## Selected text

━━━━━━━━━━━━━━━━

Change checkbox + label jquery

Question

I got multiple checkboxes and labels and when the answer is correct I want to change the background color of the selected checkbox and label

<input type="checkbox" id="a" class="check-with-label" />
<label for="a" class="question_box">
    <?php echo $vraag[0]['A'] ?>
</label>

<input type="checkbox" id="b" class="check-with-label" />
<label for="b" class="question_box">
    <?php echo $vraag[0]['B'] ?>
</label>

and when the user presses submit it calls an ajax call to a script to check if it is the correct answer or not.

$('#bottom').on('click', function(){
    $('#antwoorden input:checked').each(function() {
        var selected = $(this).attr('id');
        //var selected_box = this;
        selected = selected.toUpperCase();

        var data = {
            vraag_nummer : <?php echo $vraag[0]['id'] ?>,
            antwoord     : selected
        };

        console.log(data);
        $.ajax({
            type: 'POST',
            url : 'includes/check_correct.php',
            data: data,
            success: function(data) {
                if(data.correct){
                    this.css('background-color', 'green');
                    //selected_box.css('background-color', 'green');
                } else {
                    this.css('background-color', 'red');
                }
            },
            error: function(err) {
                console.log('error');
                console.log(err);
            }
        });
    });
});

problem is I don't know how to call the correct box because when the user presses submit the this variable is now the submit button and not the checked box (There can only be one checkbox selected at the time_.

So the question is how do I replace the background color of the selected AND the correct box from

.check-with-label:checked + .question_box {
    background-color: orange;
} 

to

background-color:green

(and for incorrect red)

Answer 1

Try changing the label instead of this

You've already got the ID of the label

(var selected = $(this).attr('id');)

Which will probably return a/b/c/d and then use

$('label[for="'+selected+'"]').css('background-color', 'green'); //or red in the else statement

this styles the label for the selected id, in this case d the code above basicly means:

$('label][for="d"].css('background-color','green'); //or red

but then using the chosen variable

Goodluck!

Answer 2

After the page is rendered and displayed to user, PHP will no longer run. Therefore, in your $('#bottom').on('click' function, the PHP code won't work. The trick is to store that information when building the page, such as by writing it into a data attribute or some such.

━━━━━━━━━━━━━━━━

## Data to examine

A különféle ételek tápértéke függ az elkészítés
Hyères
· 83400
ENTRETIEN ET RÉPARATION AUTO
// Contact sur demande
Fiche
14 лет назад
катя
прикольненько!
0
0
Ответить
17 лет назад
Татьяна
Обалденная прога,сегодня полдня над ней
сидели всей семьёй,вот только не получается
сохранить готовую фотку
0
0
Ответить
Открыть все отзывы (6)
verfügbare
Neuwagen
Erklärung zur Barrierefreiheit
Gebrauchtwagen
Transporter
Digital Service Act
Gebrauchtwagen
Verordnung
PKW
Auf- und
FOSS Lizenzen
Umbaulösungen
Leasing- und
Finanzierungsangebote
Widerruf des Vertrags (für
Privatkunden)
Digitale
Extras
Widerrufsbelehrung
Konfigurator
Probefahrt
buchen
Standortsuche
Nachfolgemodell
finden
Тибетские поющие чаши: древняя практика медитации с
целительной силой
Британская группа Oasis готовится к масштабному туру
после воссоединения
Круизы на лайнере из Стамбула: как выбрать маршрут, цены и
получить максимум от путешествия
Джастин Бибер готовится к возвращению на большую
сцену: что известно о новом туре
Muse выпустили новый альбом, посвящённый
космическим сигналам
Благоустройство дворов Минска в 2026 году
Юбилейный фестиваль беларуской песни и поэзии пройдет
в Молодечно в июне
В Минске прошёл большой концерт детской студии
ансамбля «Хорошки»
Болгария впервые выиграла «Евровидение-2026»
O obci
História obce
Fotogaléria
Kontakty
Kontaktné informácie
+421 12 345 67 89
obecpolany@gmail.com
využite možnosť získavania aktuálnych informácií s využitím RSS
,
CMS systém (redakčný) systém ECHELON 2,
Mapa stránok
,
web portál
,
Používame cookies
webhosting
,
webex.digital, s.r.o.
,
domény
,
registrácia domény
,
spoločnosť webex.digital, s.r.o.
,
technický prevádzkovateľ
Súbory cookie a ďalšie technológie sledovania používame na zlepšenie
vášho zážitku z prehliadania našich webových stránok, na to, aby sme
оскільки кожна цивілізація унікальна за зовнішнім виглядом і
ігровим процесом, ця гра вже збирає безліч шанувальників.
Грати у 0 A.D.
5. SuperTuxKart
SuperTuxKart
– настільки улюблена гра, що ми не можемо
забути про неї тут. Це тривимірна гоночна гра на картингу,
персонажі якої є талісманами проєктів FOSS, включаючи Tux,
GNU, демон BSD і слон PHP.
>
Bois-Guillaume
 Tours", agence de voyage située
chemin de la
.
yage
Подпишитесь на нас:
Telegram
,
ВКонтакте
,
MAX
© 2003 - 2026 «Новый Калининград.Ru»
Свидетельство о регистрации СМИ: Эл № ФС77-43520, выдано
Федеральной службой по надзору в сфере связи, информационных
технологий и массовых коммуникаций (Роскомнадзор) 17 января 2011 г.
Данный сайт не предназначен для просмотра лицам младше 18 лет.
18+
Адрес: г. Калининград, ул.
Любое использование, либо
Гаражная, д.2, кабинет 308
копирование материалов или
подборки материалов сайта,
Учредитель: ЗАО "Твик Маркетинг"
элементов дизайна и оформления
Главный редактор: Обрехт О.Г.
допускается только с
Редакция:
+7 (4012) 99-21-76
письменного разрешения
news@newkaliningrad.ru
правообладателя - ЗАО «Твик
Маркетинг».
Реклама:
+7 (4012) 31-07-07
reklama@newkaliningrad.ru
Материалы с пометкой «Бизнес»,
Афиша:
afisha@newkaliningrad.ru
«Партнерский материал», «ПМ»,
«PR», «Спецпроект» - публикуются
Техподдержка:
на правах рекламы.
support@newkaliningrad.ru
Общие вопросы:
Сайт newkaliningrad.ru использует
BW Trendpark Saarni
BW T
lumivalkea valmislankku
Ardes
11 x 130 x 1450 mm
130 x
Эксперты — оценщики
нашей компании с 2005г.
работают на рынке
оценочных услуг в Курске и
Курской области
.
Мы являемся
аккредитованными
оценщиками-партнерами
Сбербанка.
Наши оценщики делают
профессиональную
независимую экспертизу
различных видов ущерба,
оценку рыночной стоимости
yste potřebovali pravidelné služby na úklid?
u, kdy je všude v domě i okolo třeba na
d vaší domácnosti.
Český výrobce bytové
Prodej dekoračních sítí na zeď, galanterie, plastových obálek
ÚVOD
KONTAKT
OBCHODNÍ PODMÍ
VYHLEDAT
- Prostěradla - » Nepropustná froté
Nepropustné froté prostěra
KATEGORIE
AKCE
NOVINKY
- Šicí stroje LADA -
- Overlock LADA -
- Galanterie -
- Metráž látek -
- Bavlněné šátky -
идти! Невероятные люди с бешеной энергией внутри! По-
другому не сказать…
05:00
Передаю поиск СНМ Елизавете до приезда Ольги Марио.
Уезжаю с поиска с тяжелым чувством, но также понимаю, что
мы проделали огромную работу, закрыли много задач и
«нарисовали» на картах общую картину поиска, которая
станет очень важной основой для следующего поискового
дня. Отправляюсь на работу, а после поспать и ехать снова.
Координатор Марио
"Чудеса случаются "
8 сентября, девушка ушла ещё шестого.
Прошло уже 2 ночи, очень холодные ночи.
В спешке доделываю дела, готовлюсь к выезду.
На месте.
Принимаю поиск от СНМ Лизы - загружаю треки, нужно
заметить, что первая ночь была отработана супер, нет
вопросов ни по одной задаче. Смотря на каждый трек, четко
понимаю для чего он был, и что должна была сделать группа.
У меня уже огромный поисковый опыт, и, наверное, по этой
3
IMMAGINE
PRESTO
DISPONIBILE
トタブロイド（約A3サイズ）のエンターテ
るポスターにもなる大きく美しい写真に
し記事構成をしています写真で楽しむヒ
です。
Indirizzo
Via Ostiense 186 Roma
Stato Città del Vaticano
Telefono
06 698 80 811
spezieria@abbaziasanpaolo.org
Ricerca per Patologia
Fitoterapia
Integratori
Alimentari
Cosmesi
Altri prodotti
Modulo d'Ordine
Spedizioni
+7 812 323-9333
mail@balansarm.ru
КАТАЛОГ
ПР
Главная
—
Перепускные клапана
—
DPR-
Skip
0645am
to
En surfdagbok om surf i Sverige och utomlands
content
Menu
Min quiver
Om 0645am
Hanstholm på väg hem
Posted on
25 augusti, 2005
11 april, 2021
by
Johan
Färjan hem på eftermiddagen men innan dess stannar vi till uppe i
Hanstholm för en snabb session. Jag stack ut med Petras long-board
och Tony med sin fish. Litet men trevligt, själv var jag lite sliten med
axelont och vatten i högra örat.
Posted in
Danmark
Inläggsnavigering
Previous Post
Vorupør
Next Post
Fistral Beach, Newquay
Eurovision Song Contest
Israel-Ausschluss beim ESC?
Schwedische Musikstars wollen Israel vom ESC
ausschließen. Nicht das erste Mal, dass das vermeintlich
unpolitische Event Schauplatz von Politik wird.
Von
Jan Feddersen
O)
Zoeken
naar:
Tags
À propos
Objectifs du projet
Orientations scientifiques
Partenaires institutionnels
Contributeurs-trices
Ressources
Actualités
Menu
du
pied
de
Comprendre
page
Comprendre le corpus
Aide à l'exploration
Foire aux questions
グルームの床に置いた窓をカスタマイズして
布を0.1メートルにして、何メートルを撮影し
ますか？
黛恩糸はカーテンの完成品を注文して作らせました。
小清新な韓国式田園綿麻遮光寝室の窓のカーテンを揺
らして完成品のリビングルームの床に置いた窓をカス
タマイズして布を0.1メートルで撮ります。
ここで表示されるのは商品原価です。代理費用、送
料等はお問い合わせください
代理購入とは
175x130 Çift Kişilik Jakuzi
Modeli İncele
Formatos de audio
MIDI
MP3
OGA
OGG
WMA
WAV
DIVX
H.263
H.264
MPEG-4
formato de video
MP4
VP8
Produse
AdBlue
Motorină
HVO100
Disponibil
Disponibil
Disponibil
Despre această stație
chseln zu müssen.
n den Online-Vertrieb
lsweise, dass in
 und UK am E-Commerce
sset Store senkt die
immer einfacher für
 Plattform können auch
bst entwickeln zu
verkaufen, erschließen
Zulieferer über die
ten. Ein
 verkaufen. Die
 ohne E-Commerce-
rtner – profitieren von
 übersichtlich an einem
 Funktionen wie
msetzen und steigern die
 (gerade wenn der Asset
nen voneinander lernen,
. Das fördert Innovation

━━━━━━━━━━━━━━━━

## What to produce
In the jQuery checkbox thread, what background color does the existing CSS rule give the label of a checked box? The material was taken from a different source than the jQuery checkbox thread.

## Solution
Orange.